BEGIN RECORDS SUPPLIED
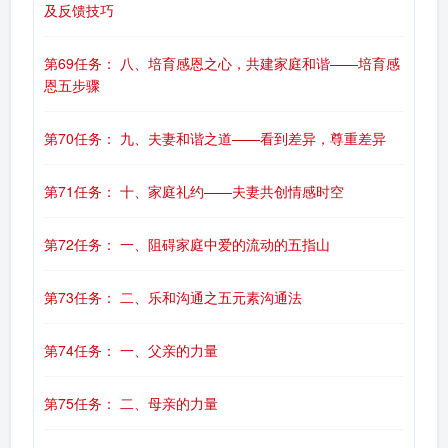
及反馈技巧
第69任务： 八、培育感恩之心，共建家庭和谐——培育感
恩五步骤
第70任务： 九、夫妻和谐之道——看到差异，尊重差异
第71任务： 十、家庭礼约——夫妻共创情感时空
第72任务： 一、阻碍家庭中爱的流动的五指山
第73任务： 二、乐和沟通之五元素沟通法
第74任务： 一、父亲的力量
第75任务： 二、母亲的力量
END RECORDS SUPPLIED
## TO-DO ITEM
Each entry is to be transcribed verbatim, and any picture in it is to be skipped.

## ANSWER TO THE EXERCISE
及反馈技巧
第69任务： 八、培育感恩之心，共建家庭和谐——培育感
恩五步骤
第70任务： 九、夫妻和谐之道——看到差异，尊重差异
第71任务： 十、家庭礼约——夫妻共创情感时空
第72任务： 一、阻碍家庭中爱的流动的五指山
第73任务： 二、乐和沟通之五元素沟通法
第74任务： 一、父亲的力量
第75任务： 二、母亲的力量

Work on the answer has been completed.